The origins of this grand house are linked with William Annis, a local shipping magnate who named the house after his home village of Hatherleigh in Somerset, which, it is said, on a clear day, from the vantage point in the tower, can be seen across the Bristol Channel.
Undoubtably, its most illustrious headmaster was none other than Fred Hando (1888-1970), the Newport-born prolific local history writer, who, over a period of some forty years, had over 750 articles printed in the South Wales Argus. He was made an MBE in 1952, for services to education and the community.
To his pupils he was affectionately known as “Nobby”, and was also an accomplished musician, and accompanied the choir when they sang the school song entitled The Sun Shines on the Severn Fair.
Fred’s daughter Margaret was elevated to the peerage in 1974, and became Baroness Margaret Delacourt-Smith of Alteryn.
One of its famous alumni was Johnny Morris OBE (1916-1999), the Newport-born television presenter of Animal Magic, which ran continuously from 1962 to 1983, and also co-presented Tales of the Riverbank. His co-host Terry Nutkins died earlier this month.
Both my sister-in-law, Susan Ann Taylor, and her husband, Brian Thomas, attended Hatherleigh in the late 1950s.They remembered Mr Hill the headmaster, Miss Wiggell the headmistress for the girls, Mr Dunwoodie, Miss Bartlett, Miss Crabb, Mr Rowlands and several others.

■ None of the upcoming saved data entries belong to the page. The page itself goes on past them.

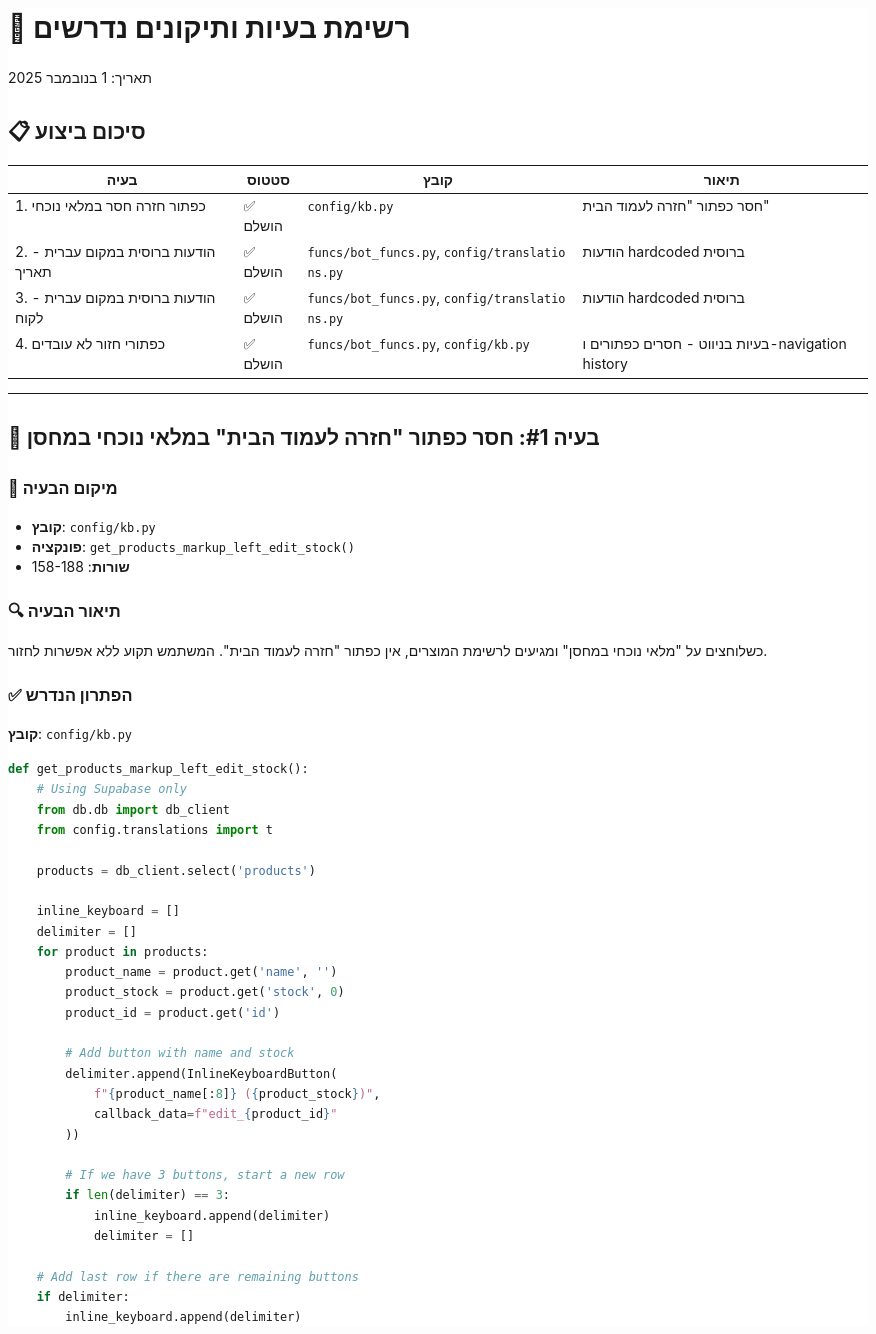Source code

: # 🐛 רשימת בעיות ותיקונים נדרשים

תאריך: 1 בנובמבר 2025

## 📋 סיכום ביצוע

| בעיה | סטטוס | קובץ | תיאור |
|------|-------|------|--------|
| 1. כפתור חזרה חסר במלאי נוכחי | ✅ הושלם | `config/kb.py` | חסר כפתור "חזרה לעמוד הבית" |
| 2. הודעות ברוסית במקום עברית - תאריך | ✅ הושלם | `funcs/bot_funcs.py`, `config/translations.py` | הודעות hardcoded ברוסית |
| 3. הודעות ברוסית במקום עברית - לקוח | ✅ הושלם | `funcs/bot_funcs.py`, `config/translations.py` | הודעות hardcoded ברוסית |
| 4. כפתורי חזור לא עובדים | ✅ הושלם | `funcs/bot_funcs.py`, `config/kb.py` | בעיות בניווט - חסרים כפתורים ו-navigation history |

---

## 🔴 בעיה #1: חסר כפתור "חזרה לעמוד הבית" במלאי נוכחי במחסן

### 📍 מיקום הבעיה
- **קובץ**: `config/kb.py`
- **פונקציה**: `get_products_markup_left_edit_stock()`
- **שורות**: 158-188

### 🔍 תיאור הבעיה
כשלוחצים על "מלאי נוכחי במחסן" ומגיעים לרשימת המוצרים, אין כפתור "חזרה לעמוד הבית". המשתמש תקוע ללא אפשרות לחזור.

### ✅ הפתרון הנדרש

**קובץ**: `config/kb.py`

```python
def get_products_markup_left_edit_stock():
    # Using Supabase only
    from db.db import db_client
    from config.translations import t
    
    products = db_client.select('products')
    
    inline_keyboard = []
    delimiter = []
    for product in products:
        product_name = product.get('name', '')
        product_stock = product.get('stock', 0)
        product_id = product.get('id')
        
        # Add button with name and stock
        delimiter.append(InlineKeyboardButton(
            f"{product_name[:8]} ({product_stock})", 
            callback_data=f"edit_{product_id}"
        ))
        
        # If we have 3 buttons, start a new row
        if len(delimiter) == 3:
            inline_keyboard.append(delimiter)
            delimiter = []

    # Add last row if there are remaining buttons
    if delimiter:
        inline_keyboard.append(delimiter)
```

David Ross, Cwmbran: The building shown on the picture was Hatherleigh Secondary School, on Lawrence Hill, Cheptow Road. The prefabricated buildings to the right were the first year classrooms and biology lab.

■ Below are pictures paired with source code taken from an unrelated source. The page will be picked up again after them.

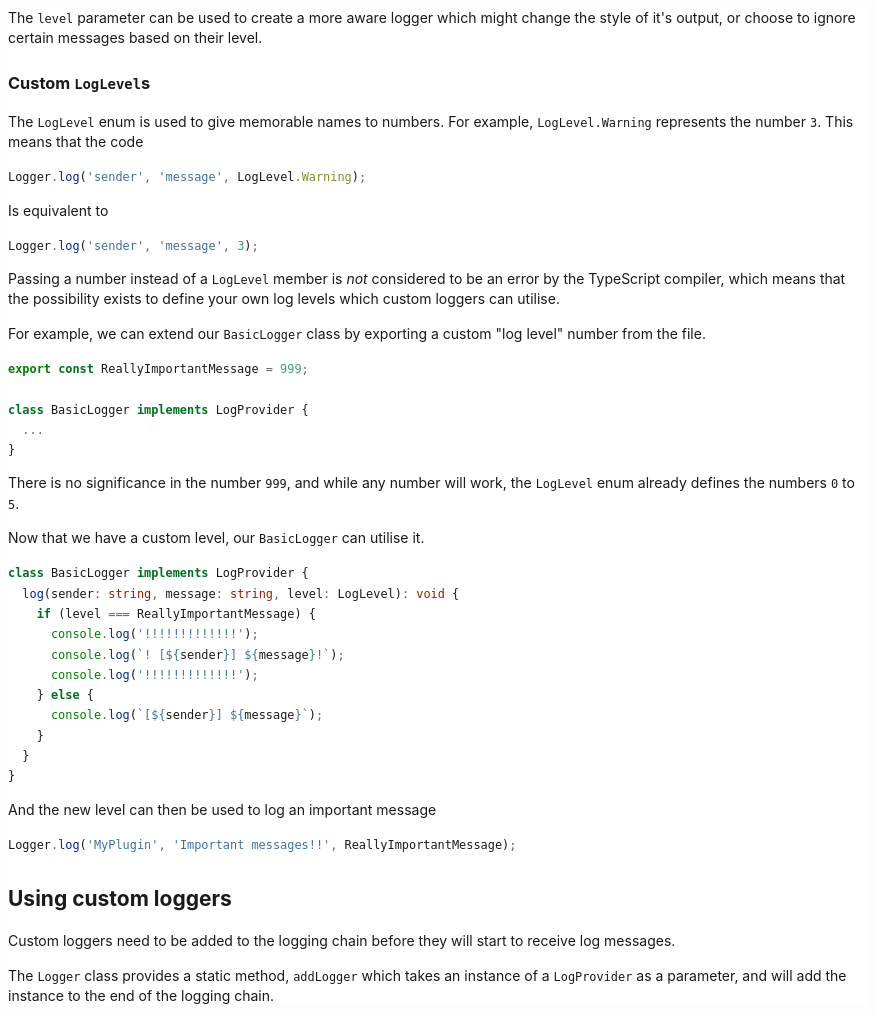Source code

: The `level` parameter can be used to create a more aware logger which might change the style of it's output, or choose to ignore certain messages based on their level.

### Custom `LogLevel`s
The `LogLevel` enum is used to give memorable names to numbers. For example, `LogLevel.Warning` represents the number `3`. This means that the code
```typescript
Logger.log('sender', 'message', LogLevel.Warning);
```
Is equivalent to
```typescript
Logger.log('sender', 'message', 3);
```
Passing a number instead of a `LogLevel` member is *not* considered to be an error by the TypeScript compiler, which means that the possibility exists to define your own log levels which custom loggers can utilise.

For example, we can extend our `BasicLogger` class by exporting a custom "log level" number from the file.
```typescript
export const ReallyImportantMessage = 999;

class BasicLogger implements LogProvider {
  ...
}
```
There is no significance in the number `999`, and while any number will work, the `LogLevel` enum already defines the numbers `0` to `5`.

Now that we have a custom level, our `BasicLogger` can utilise it.
```typescript
class BasicLogger implements LogProvider {
  log(sender: string, message: string, level: LogLevel): void {
    if (level === ReallyImportantMessage) {
      console.log('!!!!!!!!!!!!!');
      console.log(`! [${sender}] ${message}!`);
      console.log('!!!!!!!!!!!!!');
    } else {
      console.log(`[${sender}] ${message}`);
    }
  }
}
```
And the new level can then be used to log an important message
```typescript
Logger.log('MyPlugin', 'Important messages!!', ReallyImportantMessage);
```

## Using custom loggers
Custom loggers need to be added to the logging chain before they will start to receive log messages.

The `Logger` class provides a static method, `addLogger` which takes an instance of a `LogProvider` as a parameter, and will add the instance to the end of the logging chain.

I attended there from 1951-55.
The headmaster was Mr Fred Hando, who was also known as an author of a number of books on Monmouthshire. Other teachers I remember were Jeff Whitson who was also a Welsh international, Mr Rowlands who had an artificial arm, ‘Spider’ Lloyd (science), and a master nicknamed ‘Boxer’ who was a dab hand with the cane.
The building lay derelict for a number of years when pupils went to St Julian’s High School. There is now a housing estate on the site.
Mike Wardle: In 1947 I was a pupil at Eveswell school but one day I had to go to Hatherleigh for one day to sit my eleven plus exam.
● The picture was taken by Bryn May, who is now 81 and lives in Bishpool Avenue, probably in 1946.